Griechisch wurde im Hellenismus zu einer
Weltsprache im Sinne einer Verkehrs- und Standardsprache, die von Südfrankreich
(griechische Kolonien waren dort zB. Nizza und Marseille) bis nach Indien und
ins heutige Afghanistan gesprochen wurde. Im römischen Reich, das die
hellenistischen Diadochenreiche ablöste (Diadochen sind die Nachfolger Alexanders
des Großen), waren viele gebildete Römer zweisprachig. Kaiser Marc Aurel
schreibt seine „Selbstbetrachtungen“ nicht lateinisch, sondern griechisch,
vermutlich in dem Empfinden, dies sei die der Philosophie angemessene Sprache. Ab
dem 4. Jh. geht die Zweisprachigkeit Im Westen immer mehr zurück. Augustinus
zB. berichtet in seinen Confessiones, wie mühsam er die griechische
Sprache erlernte. Personen wie der große Philosoph und Staatsmann Boethius, der
als Lateiner im 6. Jh. hervorragend Griechisch beherrschte, sind in dieser Zeit
schon große Ausnahmen.
Anders sieht die Situation im Osten des
römischen Reiches aus. Das Lateinische hatte sich hier nie wirklich durchsetzen
können, so dass es nicht verwunderlich ist, dass die Umgangssprache im Byzantinischen
Reich das Griechische war. Die Verwaltungs- und Rechtssprache ist zwar bis Kaiser
Justinian Lateinisch, aber die lingua franca des Ostens war schon immer
das Griechische. Die Schriftsteller hatten sich etwa seit dem 1. Jh. v Chr. von
der Koine abgewendet und dem Vorbild der klassischen attischen Autoren des 5. /
4. vorchristlichen Jahrhunderts zugewendet. Man nennt dies auch „Attizismus“.
Wer etwas auf sich hielt, schrieb so wie Xenophon. Diese attizistische Tendenz
wird auch im Byzantinischen Reich gepflegt, so dass immer mehr eine Diglossie,
d. h. ein Auseinandertreten von gesprochener Volks- und Schriftsprache eintritt,
die für die griechische Sprache charakteristisch bleiben sollte.
Nach der türkischen Eroberung Griechenlands
und Konstantinopels (1453) halten die Griechen an ihrer Sprache fest, nehmen
aber viele Lehnworte aus dem Türkischen auf.

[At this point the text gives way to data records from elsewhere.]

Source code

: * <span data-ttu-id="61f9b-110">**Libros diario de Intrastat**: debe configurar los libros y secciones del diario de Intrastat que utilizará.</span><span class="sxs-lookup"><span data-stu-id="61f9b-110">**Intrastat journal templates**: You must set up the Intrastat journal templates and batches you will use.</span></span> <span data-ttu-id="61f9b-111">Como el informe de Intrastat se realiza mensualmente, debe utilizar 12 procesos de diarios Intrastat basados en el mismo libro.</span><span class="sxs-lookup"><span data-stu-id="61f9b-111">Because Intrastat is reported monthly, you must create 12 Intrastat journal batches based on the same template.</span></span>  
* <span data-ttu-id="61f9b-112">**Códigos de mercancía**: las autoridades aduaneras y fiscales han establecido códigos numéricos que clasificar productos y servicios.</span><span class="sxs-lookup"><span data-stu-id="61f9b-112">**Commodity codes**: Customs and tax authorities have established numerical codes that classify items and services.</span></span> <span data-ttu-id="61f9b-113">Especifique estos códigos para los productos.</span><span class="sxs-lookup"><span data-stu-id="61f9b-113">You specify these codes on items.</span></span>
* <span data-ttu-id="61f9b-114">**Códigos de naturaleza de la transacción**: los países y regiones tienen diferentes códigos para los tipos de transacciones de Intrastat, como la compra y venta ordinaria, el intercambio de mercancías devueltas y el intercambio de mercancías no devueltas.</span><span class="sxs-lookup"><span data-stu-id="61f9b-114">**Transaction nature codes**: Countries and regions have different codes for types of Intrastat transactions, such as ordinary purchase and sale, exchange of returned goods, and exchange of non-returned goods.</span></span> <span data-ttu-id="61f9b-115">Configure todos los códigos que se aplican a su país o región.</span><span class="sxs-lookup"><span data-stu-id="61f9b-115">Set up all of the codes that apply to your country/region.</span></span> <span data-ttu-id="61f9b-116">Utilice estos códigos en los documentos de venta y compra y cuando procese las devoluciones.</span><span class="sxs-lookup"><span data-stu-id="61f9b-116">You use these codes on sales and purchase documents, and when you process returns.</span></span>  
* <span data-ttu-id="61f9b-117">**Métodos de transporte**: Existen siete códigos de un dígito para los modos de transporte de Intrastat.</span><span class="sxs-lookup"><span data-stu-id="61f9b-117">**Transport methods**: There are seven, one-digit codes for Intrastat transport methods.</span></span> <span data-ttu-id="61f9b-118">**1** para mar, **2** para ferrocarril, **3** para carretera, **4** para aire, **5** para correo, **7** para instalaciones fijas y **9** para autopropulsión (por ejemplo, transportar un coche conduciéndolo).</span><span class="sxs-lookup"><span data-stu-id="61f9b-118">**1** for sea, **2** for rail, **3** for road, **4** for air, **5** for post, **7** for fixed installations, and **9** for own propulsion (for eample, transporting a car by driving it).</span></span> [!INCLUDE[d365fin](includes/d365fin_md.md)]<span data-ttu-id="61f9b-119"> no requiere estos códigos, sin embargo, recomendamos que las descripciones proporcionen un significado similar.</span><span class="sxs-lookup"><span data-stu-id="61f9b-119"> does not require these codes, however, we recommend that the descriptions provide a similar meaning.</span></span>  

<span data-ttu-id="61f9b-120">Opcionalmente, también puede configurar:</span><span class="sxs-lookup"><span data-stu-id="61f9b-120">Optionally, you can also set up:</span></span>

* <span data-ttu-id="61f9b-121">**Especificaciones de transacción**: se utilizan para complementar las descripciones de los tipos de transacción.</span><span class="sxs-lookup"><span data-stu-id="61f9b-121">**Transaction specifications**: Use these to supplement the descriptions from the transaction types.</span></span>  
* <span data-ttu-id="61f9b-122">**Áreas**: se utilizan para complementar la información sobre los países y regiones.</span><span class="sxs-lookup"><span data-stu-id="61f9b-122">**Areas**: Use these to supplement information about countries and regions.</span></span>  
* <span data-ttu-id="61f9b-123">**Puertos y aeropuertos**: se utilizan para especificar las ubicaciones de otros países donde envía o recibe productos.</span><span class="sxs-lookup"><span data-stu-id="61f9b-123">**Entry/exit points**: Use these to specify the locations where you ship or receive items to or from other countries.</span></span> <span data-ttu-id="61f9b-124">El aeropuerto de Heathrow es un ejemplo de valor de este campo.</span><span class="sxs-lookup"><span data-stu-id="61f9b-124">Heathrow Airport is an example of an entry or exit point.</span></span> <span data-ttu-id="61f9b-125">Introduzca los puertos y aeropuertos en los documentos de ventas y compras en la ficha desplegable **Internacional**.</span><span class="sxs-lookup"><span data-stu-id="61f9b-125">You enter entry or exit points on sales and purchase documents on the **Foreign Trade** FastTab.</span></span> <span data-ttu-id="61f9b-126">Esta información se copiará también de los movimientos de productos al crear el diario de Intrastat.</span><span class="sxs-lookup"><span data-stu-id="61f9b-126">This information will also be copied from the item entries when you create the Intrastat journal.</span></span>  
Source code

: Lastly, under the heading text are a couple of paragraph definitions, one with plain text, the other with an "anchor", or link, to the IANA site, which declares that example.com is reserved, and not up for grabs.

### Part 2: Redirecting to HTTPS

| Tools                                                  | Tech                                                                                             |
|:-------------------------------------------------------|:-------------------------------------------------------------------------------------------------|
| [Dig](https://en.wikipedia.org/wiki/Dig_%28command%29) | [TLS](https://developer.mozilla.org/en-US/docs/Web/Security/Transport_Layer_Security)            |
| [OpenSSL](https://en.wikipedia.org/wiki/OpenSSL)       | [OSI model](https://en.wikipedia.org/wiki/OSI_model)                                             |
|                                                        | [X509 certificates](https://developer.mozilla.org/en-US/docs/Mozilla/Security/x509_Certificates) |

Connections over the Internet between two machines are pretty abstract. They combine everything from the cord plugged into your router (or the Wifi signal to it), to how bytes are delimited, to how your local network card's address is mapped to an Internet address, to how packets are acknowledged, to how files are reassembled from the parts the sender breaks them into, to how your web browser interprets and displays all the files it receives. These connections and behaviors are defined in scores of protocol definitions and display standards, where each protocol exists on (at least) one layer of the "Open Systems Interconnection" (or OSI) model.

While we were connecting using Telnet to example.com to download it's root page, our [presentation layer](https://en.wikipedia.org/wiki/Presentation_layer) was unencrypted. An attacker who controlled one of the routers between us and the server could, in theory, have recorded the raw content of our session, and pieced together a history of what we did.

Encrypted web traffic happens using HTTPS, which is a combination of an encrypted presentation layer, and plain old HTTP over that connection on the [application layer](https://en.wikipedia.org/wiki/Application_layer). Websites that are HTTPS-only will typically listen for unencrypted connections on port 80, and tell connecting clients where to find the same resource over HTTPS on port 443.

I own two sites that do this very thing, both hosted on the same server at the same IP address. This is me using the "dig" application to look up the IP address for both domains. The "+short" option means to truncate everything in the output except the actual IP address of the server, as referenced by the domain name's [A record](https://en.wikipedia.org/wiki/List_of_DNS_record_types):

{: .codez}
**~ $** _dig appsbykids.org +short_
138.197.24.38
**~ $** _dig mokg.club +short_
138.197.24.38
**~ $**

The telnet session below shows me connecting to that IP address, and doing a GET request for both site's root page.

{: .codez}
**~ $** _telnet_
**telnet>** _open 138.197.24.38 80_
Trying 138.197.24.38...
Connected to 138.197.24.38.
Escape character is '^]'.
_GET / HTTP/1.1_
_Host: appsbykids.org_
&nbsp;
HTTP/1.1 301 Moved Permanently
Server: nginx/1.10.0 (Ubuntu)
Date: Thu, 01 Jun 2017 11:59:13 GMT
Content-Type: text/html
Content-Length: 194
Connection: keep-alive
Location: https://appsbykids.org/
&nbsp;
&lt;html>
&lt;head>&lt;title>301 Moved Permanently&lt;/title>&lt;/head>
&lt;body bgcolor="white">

Nach dem Ende der türkischen
Herrschaft 1823 gibt es Bestrebungen, zur klassischen Sprache der Antike
zurückzukehren. Allerdings wählt man als Schriftsprache eine dem antiken Griechisch
nahestehende Sprachform, die allerdings nicht völlig identisch mit diesem ist.
Man bezeichnet sie als die „Reinsprache“ (Kathareuousa) gegenüber der „Volkssprache“
(Demotike). Erstere ist die offizielle Sprache Griechenlands gewesen und wurde obligatorisch
im Bildungs- und Rechtswesen verwendet. Erst 1976 wurde in Griechenland die
Vorherrschaft der Kathareuousa zugunsten der Volkssprache aufgegeben. Neben
einer noch heute in Kathareuousa erscheinenden Zeitung (Hestia) pflegt die orthodoxe
Kirche in ihren offiziellen Verlautbarungen die alte Hochsprache.
In ihrer Liturgie verwendet sie weder Kathareuousa noch Demotike,
sondern die alte Koine, so dass man mit guten Griechisch-Kenntnissen eigentlich alles
verstehen kann, wenn auch nicht vom Hören, so denn doch mit Textvorlage. Denn
die Aussprache ist auch in der Liturgie die neugriechische, die sich von unserer Aussprache
an Schulen und Universitäten beträchtlich unterscheidet.
Abschließend noch die kleine Textprobe Apg 2, 1-4:
1Καὶ ἐν τῷ συμπληροῦσθαι τὴν ἡμέραν τῆς πεντηκοστῆς ἦσαν πάντες ὁμοῦ ἐπὶ τὸ αὐτό.
2καὶ ἐγένετο ἄφνω ἐκ τοῦ οὐρανοῦ ἦχος ὥσπερ φερομένης πνοῆς βιαίας καὶ ἐπλήρωσεν ὅλον τὸν οἶκον οὗ ἦσαν καθήμενοι:
3καὶ ὤφθησαν αὐτοῖς διαμεριζόμεναι γλῶσσαι ὡσεὶ πυρός, καὶ ἐκάθισεν ἐφ' ἕνα ἕκαστον αὐτῶν,
4καὶ ἐπλήσθησαν πάντες πνεύματος ἁγίου, καὶ ἤρξαντο λαλεῖν ἑτέραις γλώσσαις καθὼς τὸ πνεῦμα ἐδίδου ἀποφθέγγεσθαι αὐτοῖς.